War-Time Economic Orders and the Politics of Illicit Market Regulations in a Cocaine-Producing Colombian Region

Friday, 11 July 2025: 01:00
Location: SJES014 (Faculty of Legal, Economic, and Social Sciences (JES))
Oral Presentation
José GUTIÉRREZ DANTON, University of York, United Kingdom
Phil ROBERTS, University of York, United Kingdom
Although the 'criminal rebels' debate has moved forward substantially from the earliest iterations during the heyday of the so-called economic theory of conflict, the ways in which engagement in different funding opportunities affect rebels' behaviour and/or political project remains a matter of contention. By looking at the policies and politics of the FARC-EP rebels who did not demobilised in 2016 in the Colombian region of Cauca, we will discuss, from a war-time economic angle, how involvement in the drug industry -although not as extensive as the media or the government claims- has provided them with far more than financial opportunity, opening a space for governance, for building a constituency and to engage in rural development. Based on several interviews across the region and extensive fieldwork in one particular cocaine producing village (Betulia, Suárez), we will discuss the ways in which this involvement (which includes taxation, environmental regulations, price control and access to markets) affects their interactions with the local population, their engagement with forces of the state, and the prospects of overcoming the armed conflict in the country. We will claim that illicit drugs have provided an opportunity to the FARC-EP historically to engage in governance measures and solidify a peasant constituency in regions of recent colonisation, which is fully in line with their politics in favour of agrarian reform and the protection of the smallholders.
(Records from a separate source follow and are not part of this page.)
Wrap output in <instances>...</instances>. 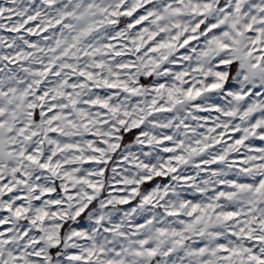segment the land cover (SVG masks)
Listing matches in <instances>:
<instances>
[{
  "label": "snow or ice",
  "instance_id": "1",
  "mask_svg": "<svg viewBox=\"0 0 264 264\" xmlns=\"http://www.w3.org/2000/svg\"><path fill=\"white\" fill-rule=\"evenodd\" d=\"M0 264H264V0H0Z\"/></svg>",
  "mask_w": 264,
  "mask_h": 264
}]
</instances>
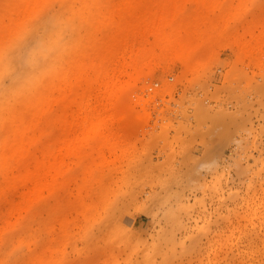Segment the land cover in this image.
I'll return each instance as SVG.
<instances>
[{
	"label": "rangeland",
	"instance_id": "obj_1",
	"mask_svg": "<svg viewBox=\"0 0 264 264\" xmlns=\"http://www.w3.org/2000/svg\"><path fill=\"white\" fill-rule=\"evenodd\" d=\"M5 102L0 264H264V0H0Z\"/></svg>",
	"mask_w": 264,
	"mask_h": 264
},
{
	"label": "bare ground",
	"instance_id": "obj_2",
	"mask_svg": "<svg viewBox=\"0 0 264 264\" xmlns=\"http://www.w3.org/2000/svg\"><path fill=\"white\" fill-rule=\"evenodd\" d=\"M56 35H58V32L56 34L48 35L42 38V40H44L45 42L41 41V43L44 42L45 45L49 47V49H51L53 45L58 44ZM163 44H164L165 52L167 54H170V55L175 54L177 56L185 55V54L191 55L192 53H194V48L198 47V40L193 35H191L188 31L184 33V35H181V33L177 32V33H172L164 37ZM150 56H151L150 50L141 49L137 53L133 61L127 65V67L125 66L124 68L120 69L118 76H117V73L115 74L116 82L111 85V96H115V95L118 96L122 92H124L126 88H128L127 84H126L127 87L126 88L124 87L125 86L124 83L125 82L129 83V81L124 80L125 82L123 83V81L120 80V77L122 78L128 77L131 80V82L132 80L136 79V77L139 79V76H141L142 68L144 67V65L148 66V62L151 61ZM142 65L143 67H141ZM36 81H37L36 77H31L23 84H19V86L21 87L14 88L13 90L14 95H19L20 93H22L23 90L32 89V87L35 86ZM130 84L131 83H129V85ZM9 106L10 105L8 104V102L0 104V111L2 112L3 110L7 109ZM110 115H111L110 112L107 110L97 111L96 112L97 124L101 123L100 120L103 117L105 119L112 117Z\"/></svg>",
	"mask_w": 264,
	"mask_h": 264
}]
</instances>
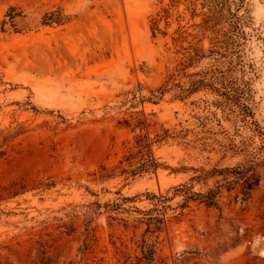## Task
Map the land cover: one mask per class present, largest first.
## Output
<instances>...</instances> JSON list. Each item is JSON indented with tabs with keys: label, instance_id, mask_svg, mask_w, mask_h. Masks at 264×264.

However, we will also argue that, given their control of only the lowest links in the value-chain, their policies on price control are bound to have contradictory effects, while the latest government's crackdown on traffickers rather than the producers, have demonstrated the limits of their partial control on the industry and the interdependence, in the context of the wartime economic order, of various contradictory actors.